Я внимательно смотрю на нее.

— А ты когда-нибудь пробовала нарисовать что-то хорошее?

— Не помню… — слегка растерянно говорит она. — Нет… по-моему, нет. Но, понимаешь, Вит, я не могу не рисовать. Я должна работать, я родилась для этого. Я должна что-то рисовать, это жизнь, понимаешь? Просто мне нужно снова стать обычным художником, который создает нечто красивое, а не ловит чудовищ.

— Наташа, я…

— Не людей, Вита! Людей, я скорее всего никогда не научусь рисовать, нельзя мне… — ее голос слегка дрожит. — Только пейзажи, какие-то предметы. Ведь у них нет пороков, они неживые. И видеть их я смогу ведь только снаружи. Вот скажи мне… — она вскакивает, оглядывается, подходит к шкафчику и возвращается с хозяйской вазой, которую ставит передо мной на стол, прямо на бумаги. Это обычная дешевая ваза, синяя, граненая и тяжелая. Довольно уродливая, надо сказать. — Скажи мне, какие могут быть пороки у этой вазы?

— Она треснутая, — отвечаю я, пряча растерянность под ленивым и недовольным тоном и судорожно думая. — И выглядит отвратительно. Полная безвкусица. Я бы такую не купила.

— Но она же не живая! — Наташа стучит ногтем по вазе, и она отзывается слабо и тускло. — Это предмет, стекло, кремний и металлы… Какая у металла душа? — она искренне смеется, потом подпирает подбородок кулаком и смотрит на меня вопросительно. — Я же тебе рассказывала принцип, по которому создавала свои картины. Здесь он сработать никак не сможет. Почему не попробовать? Все зло от людей — не от предметов.

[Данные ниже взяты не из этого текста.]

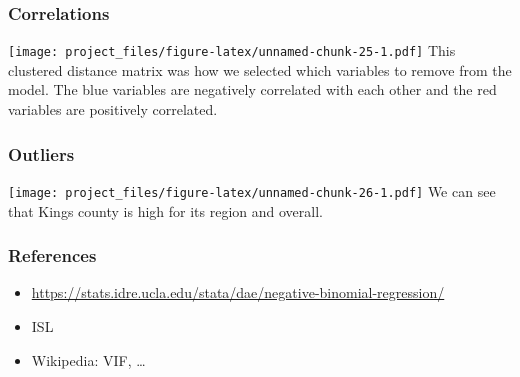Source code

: \documentclass[]{article}
\providecommand{\tightlist}{%
  \setlength{\itemsep}{0pt}\setlength{\parskip}{0pt}}
\begin{document}
\subsubsection{Correlations}\label{correlations}

\texttt{[image: project\_files/figure-latex/unnamed-chunk-25-1.pdf]} This
clustered distance matrix was how we selected which variables to remove
from the model. The blue variables are negatively correlated with each
other and the red variables are positively correlated.

\subsubsection{Outliers}\label{outliers-1}

\texttt{[image: project\_files/figure-latex/unnamed-chunk-26-1.pdf]} We
can see that Kings county is high for its region and overall.

\subsubsection{References}\label{references}

\begin{itemize}
\tightlist
\item
  \url{https://stats.idre.ucla.edu/stata/dae/negative-binomial-regression/}
\item
  ISL
\item
  Wikipedia: VIF, \ldots{}
\end{itemize}
\end{document}
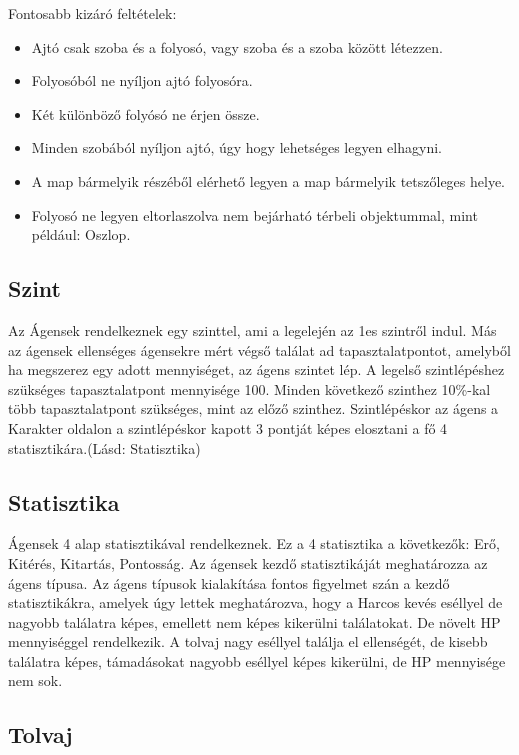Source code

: \noindent Fontosabb kizáró feltételek:

\begin{itemize}
    \item Ajtó csak szoba és a folyosó, vagy szoba és a szoba között létezzen.
    \item Folyosóból ne nyíljon ajtó folyosóra.
    \item Két különböző folyósó ne érjen össze.
    \item Minden szobából nyíljon ajtó, úgy hogy lehetséges legyen elhagyni.
    \item A map bármelyik részéből elérhető legyen a map bármelyik tetszőleges helye.
    \item Folyosó ne legyen eltorlaszolva nem bejárható térbeli objektummal, mint például: Oszlop.
\end{itemize}


\subsection{Szint}

Az Ágensek rendelkeznek egy szinttel, ami a legelején az 1es szintről indul.
Más az ágensek ellenséges ágensekre mért végső találat ad tapasztalatpontot, amelyből ha megszerez egy adott mennyiséget, az ágens szintet lép.
A legelső szintlépéshez szükséges tapasztalatpont mennyisége 100.
Minden következő szinthez 10\%-kal több tapasztalatpont szükséges, mint az előző szinthez.
Szintlépéskor az ágens a Karakter oldalon a szintlépéskor kapott 3 pontját képes elosztani a fő 4 statisztikára.(Lásd: Statisztika)

\subsection{Statisztika}

Ágensek 4 alap statisztikával rendelkeznek.
Ez a 4 statisztika a következők: Erő, Kitérés, Kitartás, Pontosság.
Az ágensek kezdő statisztikáját meghatározza az ágens típusa.
Az ágens típusok kialakítása fontos figyelmet szán a kezdő statisztikákra, amelyek úgy lettek meghatározva, hogy a Harcos kevés eséllyel de nagyobb találatra képes, emellett nem képes kikerülni találatokat. De növelt HP mennyiséggel rendelkezik.
A tolvaj nagy eséllyel találja el ellenségét, de kisebb találatra képes, támadásokat nagyobb eséllyel képes kikerülni, de HP mennyisége nem sok.

\subsection{Tolvaj}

Я опускаю глаза. Я смотрю на вазу. Ваза как ваза. Синее стекло. Предмет. Я знаю, из чего она сделана. Я знаю, как она сделана. Она вся снаружи, у нее нет «внутри». Но разве картины Наташи сами по себе не предмет? Холст и краски. Другое дело, что в ее картинах что-то живет. Или кто-то… И глядя на ее картины, можно потеряться. Можно сделать что-то. А это просто ваза. Некрасивая ваза. Она ни хорошая, ни плохая. Она ни ласковая, ни жестокая. Она не может любить или ненавидеть. Она — предмет. И вытаскивать из нее нечего кроме пыли. Что может случиться, если Наташа ее нарисует? И что случится, если рисунок потом уничтожить? Ваза же не озлобится? Не взбесится? Не начнет летать по комнате? Не взорвется осколками, которые будут вонзаться в окружающих?! Только вот после всего, что случилось, я уже ни в чем не уверена — даже в обычной граненой вазе. А в Наташе — тем более. Я знаю о ее возможностях только с ее слов. Два славных утра, смех, разговоры, «спокойной ночи»… А вдруг это может помочь? Предмет… Почему ты смотришь на меня, как больной на врача? Я не могу решать такие вопросы. Я не имею права.